**Task brief**
Find the line holding "is usually a" in the entries below. Give it again exactly, along with every line after it up to and including the line holding "selective or indirect".

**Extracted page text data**

· · ·

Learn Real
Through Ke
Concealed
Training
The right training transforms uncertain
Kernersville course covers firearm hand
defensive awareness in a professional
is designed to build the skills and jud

· · ·

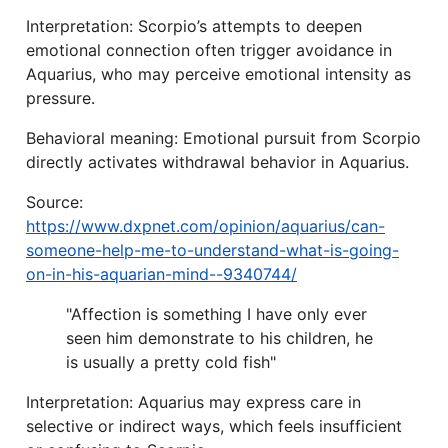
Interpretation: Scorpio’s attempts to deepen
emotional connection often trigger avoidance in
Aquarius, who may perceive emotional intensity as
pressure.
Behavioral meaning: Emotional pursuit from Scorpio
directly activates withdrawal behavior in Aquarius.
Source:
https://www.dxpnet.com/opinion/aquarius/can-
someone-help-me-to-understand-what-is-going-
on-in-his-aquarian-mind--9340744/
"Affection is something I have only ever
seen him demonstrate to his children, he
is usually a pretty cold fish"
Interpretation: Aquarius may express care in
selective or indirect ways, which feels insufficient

· · ·

**Result**
is usually a pretty cold fish"
Interpretation: Aquarius may express care in
selective or indirect ways, which feels insufficient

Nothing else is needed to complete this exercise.